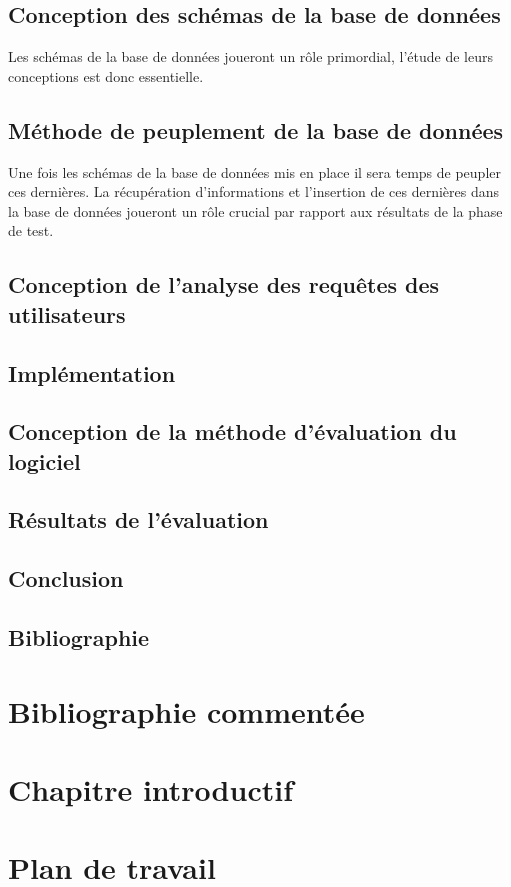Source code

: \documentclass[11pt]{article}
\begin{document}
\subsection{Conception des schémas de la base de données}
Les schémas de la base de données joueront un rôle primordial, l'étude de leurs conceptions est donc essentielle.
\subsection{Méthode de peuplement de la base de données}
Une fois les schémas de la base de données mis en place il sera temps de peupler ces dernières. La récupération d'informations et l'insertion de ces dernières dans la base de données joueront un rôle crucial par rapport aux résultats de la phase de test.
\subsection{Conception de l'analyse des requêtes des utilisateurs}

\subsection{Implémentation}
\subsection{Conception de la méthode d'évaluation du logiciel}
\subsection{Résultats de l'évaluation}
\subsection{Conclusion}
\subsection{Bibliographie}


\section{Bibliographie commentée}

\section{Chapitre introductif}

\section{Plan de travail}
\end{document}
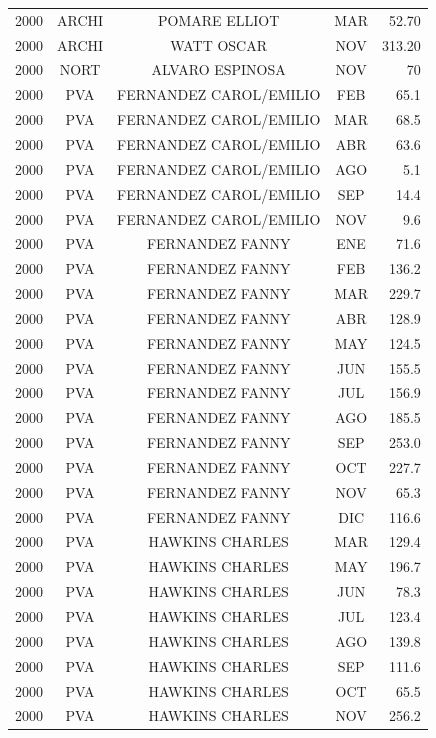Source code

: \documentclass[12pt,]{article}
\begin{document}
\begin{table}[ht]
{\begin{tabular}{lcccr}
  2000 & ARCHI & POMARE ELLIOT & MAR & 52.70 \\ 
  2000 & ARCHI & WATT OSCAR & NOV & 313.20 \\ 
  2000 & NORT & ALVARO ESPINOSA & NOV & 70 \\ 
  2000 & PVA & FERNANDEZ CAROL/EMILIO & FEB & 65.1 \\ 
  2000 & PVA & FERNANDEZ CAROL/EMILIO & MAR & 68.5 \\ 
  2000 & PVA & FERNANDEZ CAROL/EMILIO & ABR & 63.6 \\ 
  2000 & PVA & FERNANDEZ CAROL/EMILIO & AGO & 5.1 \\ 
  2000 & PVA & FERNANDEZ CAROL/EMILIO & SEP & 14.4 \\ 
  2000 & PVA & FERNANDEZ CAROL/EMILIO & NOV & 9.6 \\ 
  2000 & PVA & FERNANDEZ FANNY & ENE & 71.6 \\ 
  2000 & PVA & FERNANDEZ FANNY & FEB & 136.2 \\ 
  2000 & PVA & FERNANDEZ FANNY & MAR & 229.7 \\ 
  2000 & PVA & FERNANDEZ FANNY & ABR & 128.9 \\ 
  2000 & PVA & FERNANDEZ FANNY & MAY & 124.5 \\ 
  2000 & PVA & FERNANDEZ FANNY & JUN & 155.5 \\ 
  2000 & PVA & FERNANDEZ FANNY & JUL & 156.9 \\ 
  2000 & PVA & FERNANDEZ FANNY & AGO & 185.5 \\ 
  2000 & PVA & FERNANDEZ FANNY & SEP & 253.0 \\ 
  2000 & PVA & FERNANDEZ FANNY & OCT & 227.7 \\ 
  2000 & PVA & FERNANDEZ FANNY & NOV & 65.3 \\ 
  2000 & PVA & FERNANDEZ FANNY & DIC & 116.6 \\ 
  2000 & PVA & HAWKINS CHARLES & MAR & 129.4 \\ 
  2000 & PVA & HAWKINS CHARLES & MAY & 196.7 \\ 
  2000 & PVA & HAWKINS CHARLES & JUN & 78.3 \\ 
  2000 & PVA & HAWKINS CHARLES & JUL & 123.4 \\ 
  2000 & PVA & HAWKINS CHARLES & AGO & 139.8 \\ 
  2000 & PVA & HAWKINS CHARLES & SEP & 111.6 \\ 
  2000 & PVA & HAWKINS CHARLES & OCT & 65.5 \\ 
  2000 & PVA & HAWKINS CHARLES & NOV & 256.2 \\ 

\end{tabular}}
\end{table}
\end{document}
---
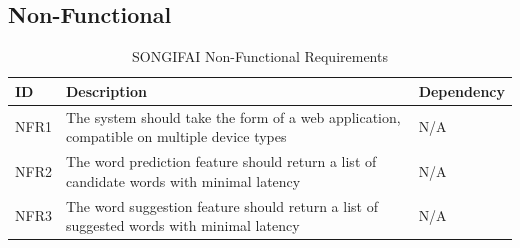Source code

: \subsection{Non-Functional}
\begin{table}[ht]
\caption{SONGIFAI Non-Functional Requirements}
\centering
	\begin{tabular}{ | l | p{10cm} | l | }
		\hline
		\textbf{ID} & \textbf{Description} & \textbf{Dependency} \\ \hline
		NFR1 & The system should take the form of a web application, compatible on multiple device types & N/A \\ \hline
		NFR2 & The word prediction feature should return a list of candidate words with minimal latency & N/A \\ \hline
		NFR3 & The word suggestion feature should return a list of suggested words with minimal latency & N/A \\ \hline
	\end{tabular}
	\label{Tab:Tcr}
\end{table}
---
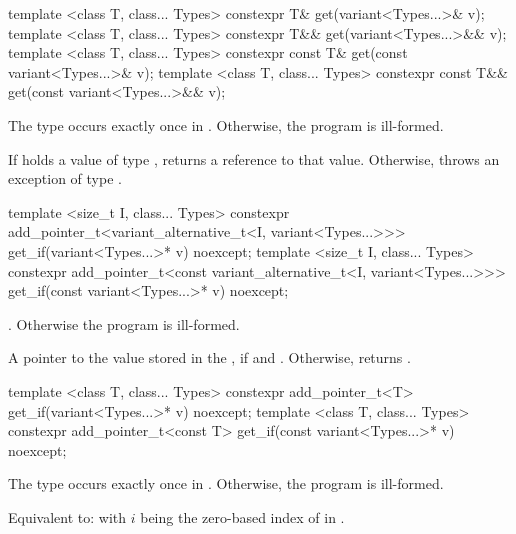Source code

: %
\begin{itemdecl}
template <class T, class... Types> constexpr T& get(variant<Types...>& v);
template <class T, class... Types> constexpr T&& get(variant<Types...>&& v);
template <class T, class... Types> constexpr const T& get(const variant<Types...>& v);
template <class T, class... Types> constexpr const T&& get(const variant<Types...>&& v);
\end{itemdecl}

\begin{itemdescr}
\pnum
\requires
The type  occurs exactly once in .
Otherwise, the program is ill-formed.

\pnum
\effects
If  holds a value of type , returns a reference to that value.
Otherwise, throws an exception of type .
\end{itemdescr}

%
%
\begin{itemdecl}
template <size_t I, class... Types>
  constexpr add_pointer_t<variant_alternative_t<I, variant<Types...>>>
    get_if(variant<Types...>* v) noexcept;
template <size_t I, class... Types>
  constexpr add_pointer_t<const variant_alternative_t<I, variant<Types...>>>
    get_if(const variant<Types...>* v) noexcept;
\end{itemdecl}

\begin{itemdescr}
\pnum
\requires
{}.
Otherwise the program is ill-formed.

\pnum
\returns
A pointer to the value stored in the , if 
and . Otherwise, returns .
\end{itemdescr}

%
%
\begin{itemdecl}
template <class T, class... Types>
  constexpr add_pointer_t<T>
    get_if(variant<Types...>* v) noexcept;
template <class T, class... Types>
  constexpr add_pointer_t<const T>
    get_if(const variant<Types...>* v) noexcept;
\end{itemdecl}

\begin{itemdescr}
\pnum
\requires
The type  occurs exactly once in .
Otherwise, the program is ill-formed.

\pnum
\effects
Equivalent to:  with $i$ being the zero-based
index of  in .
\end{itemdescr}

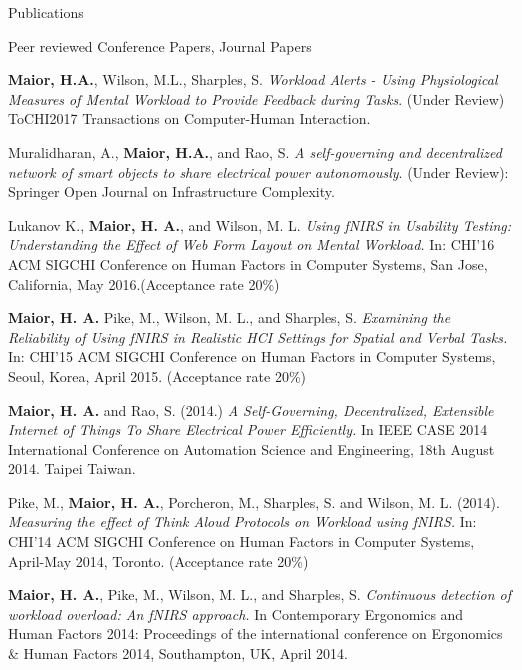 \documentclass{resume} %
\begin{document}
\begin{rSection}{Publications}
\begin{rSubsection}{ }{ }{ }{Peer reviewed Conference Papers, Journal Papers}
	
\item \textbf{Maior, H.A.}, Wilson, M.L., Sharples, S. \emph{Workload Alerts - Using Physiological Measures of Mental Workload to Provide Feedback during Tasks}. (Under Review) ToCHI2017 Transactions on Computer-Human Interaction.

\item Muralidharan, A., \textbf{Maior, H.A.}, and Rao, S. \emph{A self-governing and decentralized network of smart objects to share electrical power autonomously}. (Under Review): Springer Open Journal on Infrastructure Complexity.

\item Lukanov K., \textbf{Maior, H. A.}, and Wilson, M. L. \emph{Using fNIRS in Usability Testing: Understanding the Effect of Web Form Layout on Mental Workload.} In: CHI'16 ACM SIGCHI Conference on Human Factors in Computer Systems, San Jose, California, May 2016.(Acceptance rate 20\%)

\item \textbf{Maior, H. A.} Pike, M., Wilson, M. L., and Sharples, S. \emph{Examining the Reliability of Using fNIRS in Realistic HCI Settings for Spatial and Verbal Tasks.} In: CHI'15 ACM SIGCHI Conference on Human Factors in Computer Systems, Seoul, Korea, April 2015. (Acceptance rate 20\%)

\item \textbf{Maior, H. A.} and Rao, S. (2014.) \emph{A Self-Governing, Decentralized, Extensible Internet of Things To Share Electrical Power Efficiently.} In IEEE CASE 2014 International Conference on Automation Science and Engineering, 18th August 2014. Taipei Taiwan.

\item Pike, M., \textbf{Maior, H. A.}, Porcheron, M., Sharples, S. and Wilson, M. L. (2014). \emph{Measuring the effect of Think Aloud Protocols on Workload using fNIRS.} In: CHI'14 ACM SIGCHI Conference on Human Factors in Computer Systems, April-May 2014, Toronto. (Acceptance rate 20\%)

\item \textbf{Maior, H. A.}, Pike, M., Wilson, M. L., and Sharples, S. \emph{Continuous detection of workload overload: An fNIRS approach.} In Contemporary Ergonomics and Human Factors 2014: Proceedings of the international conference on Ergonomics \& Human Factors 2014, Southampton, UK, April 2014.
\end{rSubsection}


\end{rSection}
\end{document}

• _Work instruction_
With the pictures omitted, copy exactly the lines of the listing above starting at the line containing "Les schémas de la base de données joueront" and ending at the line containing "2000 & PVA & FERNANDEZ CAROL/EMILIO & NOV", both included.

• _Written answer_
Les schémas de la base de données joueront un rôle primordial, l'étude de leurs conceptions est donc essentielle.
\subsection{Méthode de peuplement de la base de données}
Une fois les schémas de la base de données mis en place il sera temps de peupler ces dernières. La récupération d'informations et l'insertion de ces dernières dans la base de données joueront un rôle crucial par rapport aux résultats de la phase de test.
\subsection{Conception de l'analyse des requêtes des utilisateurs}

\subsection{Implémentation}
\subsection{Conception de la méthode d'évaluation du logiciel}
\subsection{Résultats de l'évaluation}
\subsection{Conclusion}
\subsection{Bibliographie}


\section{Bibliographie commentée}

\section{Chapitre introductif}

\section{Plan de travail}
\end{document}
Source code

: \documentclass[12pt,]{article}
\begin{document}
\begin{table}[ht]
{\begin{tabular}{lcccr}
  2000 & ARCHI & POMARE ELLIOT & MAR & 52.70 \\ 
  2000 & ARCHI & WATT OSCAR & NOV & 313.20 \\ 
  2000 & NORT & ALVARO ESPINOSA & NOV & 70 \\ 
  2000 & PVA & FERNANDEZ CAROL/EMILIO & FEB & 65.1 \\ 
  2000 & PVA & FERNANDEZ CAROL/EMILIO & MAR & 68.5 \\ 
  2000 & PVA & FERNANDEZ CAROL/EMILIO & ABR & 63.6 \\ 
  2000 & PVA & FERNANDEZ CAROL/EMILIO & AGO & 5.1 \\ 
  2000 & PVA & FERNANDEZ CAROL/EMILIO & SEP & 14.4 \\ 
  2000 & PVA & FERNANDEZ CAROL/EMILIO & NOV & 9.6 \\ 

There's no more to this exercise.